### ACTIVIDAD A
Indica si cada una de estas afirmaciones coincide con el texto sobre las bombas atómicas que aparece más abajo, respondiendo sí o no y citando literalmente las palabras del texto que lo deciden: (i) las bombas fueron lanzadas por la aviación de Estados Unidos; (ii) las temperaturas alcanzadas no superaron los mil grados Celsius; (iii) la radioactividad que afectó a los padres generó deformidades en niños.
### ACTIVIDAD B
Responde según el texto sobre las bombas atómicas que aparece más abajo: ¿en qué fechas fueron lanzadas las dos bombas?
### ACTIVIDAD C
Continúa el texto sobre las bombas atómicas que aparece más abajo a partir de su última oración.

### BLOQUE DE TEXTO
============

El 6 y el 9 de agosto de 1945 sendas bombas atómicas, lanzadas por la aviación de Estados Unidos, sobre estas dos ciudades del Japón calcinaron a cientos de miles de sus habitantes.
Temperaturas superiores al millón de grados Celsius, en fracciones de segundos convirtieron a sus habitantes, objetos materiales: escuelas, hospitales, vehículos, casas, edificios y cuanto allí había, en micro partículas, en polvo cósmico. Los fallecidos llegaron a 150 mil – 70 mil en Hiroshima y 60 mil en Nagasaki y los heridos a otro tanto, pero luego cientos de miles perecieron por efectos de la radiación, sin contar los niños con taras mentales o deformidades en su cuerpo físico, generados por la radioactividad que afectó a sus padres.

============

### DATOS EXTRAÍDOS
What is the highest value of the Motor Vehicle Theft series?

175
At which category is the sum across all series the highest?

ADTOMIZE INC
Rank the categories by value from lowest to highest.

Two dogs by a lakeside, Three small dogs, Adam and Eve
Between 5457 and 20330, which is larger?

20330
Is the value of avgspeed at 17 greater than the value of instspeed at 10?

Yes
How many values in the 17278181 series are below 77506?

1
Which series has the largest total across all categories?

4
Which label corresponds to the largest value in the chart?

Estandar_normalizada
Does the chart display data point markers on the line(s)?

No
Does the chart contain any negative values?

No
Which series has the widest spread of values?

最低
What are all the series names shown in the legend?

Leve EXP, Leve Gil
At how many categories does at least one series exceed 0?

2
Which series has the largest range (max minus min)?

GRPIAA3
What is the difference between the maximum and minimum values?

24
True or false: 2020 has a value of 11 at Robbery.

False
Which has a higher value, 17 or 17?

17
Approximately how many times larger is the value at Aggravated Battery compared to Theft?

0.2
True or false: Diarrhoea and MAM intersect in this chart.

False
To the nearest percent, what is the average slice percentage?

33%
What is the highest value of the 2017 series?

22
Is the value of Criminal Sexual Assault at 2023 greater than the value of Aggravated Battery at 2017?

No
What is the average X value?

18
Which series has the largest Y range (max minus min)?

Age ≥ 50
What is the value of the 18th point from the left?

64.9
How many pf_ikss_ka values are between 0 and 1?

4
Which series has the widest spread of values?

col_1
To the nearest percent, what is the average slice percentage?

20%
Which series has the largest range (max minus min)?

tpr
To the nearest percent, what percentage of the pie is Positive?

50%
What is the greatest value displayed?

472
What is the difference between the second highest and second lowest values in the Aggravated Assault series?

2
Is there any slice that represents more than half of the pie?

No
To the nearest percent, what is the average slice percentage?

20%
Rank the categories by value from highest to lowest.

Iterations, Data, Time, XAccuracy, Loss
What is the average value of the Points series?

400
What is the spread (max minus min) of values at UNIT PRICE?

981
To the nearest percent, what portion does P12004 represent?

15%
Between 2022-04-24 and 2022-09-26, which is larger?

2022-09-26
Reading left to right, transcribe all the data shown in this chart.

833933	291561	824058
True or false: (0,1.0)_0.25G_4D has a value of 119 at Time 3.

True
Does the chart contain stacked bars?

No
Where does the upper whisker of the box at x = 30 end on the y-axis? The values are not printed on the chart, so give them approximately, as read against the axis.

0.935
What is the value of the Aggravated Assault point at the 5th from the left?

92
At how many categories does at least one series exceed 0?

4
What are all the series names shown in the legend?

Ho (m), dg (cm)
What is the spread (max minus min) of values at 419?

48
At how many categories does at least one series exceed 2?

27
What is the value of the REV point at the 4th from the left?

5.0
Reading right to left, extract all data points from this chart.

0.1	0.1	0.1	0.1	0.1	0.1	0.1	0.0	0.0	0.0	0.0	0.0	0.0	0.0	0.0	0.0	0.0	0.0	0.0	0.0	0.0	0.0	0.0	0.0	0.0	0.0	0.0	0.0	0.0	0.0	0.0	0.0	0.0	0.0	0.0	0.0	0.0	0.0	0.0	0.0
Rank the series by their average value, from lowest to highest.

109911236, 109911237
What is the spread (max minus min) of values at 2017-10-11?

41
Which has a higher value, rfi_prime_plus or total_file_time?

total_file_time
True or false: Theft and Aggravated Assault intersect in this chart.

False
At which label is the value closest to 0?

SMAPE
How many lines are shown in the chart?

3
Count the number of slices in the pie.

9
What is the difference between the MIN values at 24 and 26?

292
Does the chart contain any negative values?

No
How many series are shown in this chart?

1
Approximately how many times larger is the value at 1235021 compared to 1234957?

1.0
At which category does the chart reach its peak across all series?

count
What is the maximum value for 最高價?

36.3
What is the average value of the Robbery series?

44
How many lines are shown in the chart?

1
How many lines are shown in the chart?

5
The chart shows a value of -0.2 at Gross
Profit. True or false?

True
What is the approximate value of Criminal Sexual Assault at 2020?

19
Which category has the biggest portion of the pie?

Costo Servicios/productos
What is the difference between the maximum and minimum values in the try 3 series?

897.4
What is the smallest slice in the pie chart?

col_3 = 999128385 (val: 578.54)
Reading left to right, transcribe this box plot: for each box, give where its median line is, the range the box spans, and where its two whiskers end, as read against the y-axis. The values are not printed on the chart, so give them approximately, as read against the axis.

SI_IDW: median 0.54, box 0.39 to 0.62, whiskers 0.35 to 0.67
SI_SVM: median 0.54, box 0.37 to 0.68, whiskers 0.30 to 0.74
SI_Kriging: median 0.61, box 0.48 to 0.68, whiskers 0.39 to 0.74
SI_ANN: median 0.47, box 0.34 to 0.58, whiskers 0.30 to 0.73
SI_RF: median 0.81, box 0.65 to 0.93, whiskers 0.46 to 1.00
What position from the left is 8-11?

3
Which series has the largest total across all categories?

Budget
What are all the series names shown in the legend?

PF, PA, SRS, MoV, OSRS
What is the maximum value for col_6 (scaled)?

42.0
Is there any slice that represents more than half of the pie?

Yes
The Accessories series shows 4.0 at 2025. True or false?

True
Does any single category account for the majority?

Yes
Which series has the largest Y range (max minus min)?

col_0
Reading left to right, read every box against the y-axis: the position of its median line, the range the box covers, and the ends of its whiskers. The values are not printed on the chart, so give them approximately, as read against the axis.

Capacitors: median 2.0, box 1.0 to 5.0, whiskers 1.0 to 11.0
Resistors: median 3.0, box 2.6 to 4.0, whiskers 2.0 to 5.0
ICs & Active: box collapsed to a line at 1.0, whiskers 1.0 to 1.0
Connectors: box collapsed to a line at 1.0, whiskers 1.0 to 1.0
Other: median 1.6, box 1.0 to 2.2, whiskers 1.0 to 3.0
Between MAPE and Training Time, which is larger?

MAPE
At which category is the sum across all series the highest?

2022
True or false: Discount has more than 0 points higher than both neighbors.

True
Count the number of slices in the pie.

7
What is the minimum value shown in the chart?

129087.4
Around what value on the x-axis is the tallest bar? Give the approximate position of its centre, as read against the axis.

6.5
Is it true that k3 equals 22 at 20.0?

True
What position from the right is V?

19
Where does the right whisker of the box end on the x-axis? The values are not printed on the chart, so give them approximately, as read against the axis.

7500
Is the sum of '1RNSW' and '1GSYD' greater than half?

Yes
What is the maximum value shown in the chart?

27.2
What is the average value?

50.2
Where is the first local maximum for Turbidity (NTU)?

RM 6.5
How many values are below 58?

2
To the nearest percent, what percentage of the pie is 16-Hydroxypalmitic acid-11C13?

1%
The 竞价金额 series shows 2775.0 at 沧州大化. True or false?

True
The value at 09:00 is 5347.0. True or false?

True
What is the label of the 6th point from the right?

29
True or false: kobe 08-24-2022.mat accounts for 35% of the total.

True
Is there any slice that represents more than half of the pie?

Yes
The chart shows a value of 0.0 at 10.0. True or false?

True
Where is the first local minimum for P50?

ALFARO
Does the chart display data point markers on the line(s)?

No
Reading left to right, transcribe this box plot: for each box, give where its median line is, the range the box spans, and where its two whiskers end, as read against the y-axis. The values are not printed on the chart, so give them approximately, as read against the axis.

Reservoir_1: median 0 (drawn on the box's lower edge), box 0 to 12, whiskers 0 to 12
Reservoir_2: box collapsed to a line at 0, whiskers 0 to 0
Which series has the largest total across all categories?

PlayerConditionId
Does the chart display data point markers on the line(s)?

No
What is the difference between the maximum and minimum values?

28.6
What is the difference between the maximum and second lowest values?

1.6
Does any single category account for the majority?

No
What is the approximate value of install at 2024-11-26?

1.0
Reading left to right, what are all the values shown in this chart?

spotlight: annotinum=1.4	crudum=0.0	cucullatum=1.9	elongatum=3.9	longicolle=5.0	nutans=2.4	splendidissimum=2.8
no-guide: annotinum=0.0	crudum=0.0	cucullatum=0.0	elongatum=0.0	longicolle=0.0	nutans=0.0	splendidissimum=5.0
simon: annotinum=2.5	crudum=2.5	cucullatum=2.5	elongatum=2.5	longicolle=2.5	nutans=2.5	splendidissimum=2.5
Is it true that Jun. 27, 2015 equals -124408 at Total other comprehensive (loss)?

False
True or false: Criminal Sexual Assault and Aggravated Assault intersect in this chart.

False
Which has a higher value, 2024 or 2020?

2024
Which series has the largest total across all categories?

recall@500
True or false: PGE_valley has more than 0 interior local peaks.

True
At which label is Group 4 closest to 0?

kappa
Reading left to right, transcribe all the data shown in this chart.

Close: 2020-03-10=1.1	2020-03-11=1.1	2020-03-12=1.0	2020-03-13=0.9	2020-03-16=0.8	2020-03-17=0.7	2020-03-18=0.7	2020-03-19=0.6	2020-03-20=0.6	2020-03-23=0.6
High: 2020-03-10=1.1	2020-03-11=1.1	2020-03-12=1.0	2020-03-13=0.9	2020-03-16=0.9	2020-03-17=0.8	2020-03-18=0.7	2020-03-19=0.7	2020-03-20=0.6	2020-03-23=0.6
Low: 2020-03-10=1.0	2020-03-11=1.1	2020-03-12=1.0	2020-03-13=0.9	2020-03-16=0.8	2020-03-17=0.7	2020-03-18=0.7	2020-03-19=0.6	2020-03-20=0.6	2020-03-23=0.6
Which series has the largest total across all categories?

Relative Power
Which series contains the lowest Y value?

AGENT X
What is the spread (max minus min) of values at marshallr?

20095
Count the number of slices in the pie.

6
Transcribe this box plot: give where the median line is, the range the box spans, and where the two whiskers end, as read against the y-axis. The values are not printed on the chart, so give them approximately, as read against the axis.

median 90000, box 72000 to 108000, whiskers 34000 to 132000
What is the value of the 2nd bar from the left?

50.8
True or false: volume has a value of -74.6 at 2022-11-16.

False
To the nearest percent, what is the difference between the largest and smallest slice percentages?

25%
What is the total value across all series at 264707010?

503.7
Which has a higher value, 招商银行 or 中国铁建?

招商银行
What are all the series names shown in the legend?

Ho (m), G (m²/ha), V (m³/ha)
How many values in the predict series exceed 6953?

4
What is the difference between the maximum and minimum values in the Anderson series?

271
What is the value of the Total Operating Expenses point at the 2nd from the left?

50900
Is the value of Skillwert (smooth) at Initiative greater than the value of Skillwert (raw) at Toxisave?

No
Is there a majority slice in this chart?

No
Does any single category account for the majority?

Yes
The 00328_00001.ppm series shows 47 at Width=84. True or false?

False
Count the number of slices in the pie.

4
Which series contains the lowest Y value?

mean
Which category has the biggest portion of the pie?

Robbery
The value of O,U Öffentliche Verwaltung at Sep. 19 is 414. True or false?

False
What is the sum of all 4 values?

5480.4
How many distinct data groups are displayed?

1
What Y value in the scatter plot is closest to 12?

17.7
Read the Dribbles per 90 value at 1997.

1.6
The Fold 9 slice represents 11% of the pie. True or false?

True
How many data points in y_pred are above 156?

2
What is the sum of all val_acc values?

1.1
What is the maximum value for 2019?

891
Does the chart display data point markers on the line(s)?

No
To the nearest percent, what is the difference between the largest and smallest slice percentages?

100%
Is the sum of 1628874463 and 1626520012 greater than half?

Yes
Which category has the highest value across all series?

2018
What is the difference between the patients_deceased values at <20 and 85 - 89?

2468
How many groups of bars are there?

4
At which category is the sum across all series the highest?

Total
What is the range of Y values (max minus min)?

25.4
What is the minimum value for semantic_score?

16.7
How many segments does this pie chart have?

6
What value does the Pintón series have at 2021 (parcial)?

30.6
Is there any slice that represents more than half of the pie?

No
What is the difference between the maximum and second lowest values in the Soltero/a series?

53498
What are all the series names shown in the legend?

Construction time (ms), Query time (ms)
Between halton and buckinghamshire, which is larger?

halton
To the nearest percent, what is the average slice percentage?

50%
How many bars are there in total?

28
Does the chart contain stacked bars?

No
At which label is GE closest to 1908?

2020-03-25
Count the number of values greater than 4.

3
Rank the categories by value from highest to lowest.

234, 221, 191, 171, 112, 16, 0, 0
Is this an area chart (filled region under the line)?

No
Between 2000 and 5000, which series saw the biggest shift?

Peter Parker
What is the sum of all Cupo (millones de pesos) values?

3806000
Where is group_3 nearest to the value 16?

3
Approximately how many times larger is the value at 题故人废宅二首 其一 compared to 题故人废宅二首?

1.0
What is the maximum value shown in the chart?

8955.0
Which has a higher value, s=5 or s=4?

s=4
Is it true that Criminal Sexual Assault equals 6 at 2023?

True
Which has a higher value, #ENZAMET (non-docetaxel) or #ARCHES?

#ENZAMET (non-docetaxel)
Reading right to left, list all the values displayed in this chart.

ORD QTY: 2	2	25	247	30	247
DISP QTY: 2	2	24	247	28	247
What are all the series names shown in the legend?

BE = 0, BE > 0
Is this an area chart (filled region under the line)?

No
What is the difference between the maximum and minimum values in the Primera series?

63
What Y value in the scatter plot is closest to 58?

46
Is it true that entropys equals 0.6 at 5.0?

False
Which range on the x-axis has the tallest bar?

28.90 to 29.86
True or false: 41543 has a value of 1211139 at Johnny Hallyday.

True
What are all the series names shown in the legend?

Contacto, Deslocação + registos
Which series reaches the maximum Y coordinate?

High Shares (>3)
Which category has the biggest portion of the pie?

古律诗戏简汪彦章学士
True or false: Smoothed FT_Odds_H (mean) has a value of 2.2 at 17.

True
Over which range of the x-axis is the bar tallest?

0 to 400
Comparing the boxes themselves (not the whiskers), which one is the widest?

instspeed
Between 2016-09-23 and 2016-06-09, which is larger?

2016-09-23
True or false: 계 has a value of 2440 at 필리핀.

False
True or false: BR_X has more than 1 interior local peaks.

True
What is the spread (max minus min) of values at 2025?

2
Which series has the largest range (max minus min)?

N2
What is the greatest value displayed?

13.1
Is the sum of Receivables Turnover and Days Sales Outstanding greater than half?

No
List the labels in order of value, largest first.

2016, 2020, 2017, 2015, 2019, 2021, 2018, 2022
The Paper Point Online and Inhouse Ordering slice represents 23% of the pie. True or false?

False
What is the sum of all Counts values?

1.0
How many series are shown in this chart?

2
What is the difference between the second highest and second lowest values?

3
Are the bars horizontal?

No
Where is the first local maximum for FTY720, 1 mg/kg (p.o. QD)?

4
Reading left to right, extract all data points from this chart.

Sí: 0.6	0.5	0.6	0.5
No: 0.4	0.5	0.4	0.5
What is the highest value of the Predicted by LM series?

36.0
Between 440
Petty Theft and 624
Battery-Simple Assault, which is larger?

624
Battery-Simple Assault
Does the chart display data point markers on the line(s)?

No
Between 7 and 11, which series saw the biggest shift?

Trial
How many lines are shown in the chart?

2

============

### RESPUESTA A
(i) Sí: "lanzadas por la aviación de Estados Unidos".
(ii) No: "Temperaturas superiores al millón de grados Celsius".
(iii) Sí: "niños con taras mentales o deformidades en su cuerpo físico, generados por la radioactividad que afectó a sus padres".

### RESPUESTA B
El 6 y el 9 de agosto de 1945.

### RESPUESTA C
Este crimen fue cometido por orden del presidente de Estados Unidos Harry Truman.
En la agresión de Estados Unidos, Europa y la OTAN a través de Ucrania contra Rusia, existe la posibilidad de una guerra nuclear. La masacre de la Humanidad y la destrucción de todos los bienes materiales, llevará a los pocos sobrevivientes a una nueva edad de piedra, tal como lo vaticinara Albert Einstein.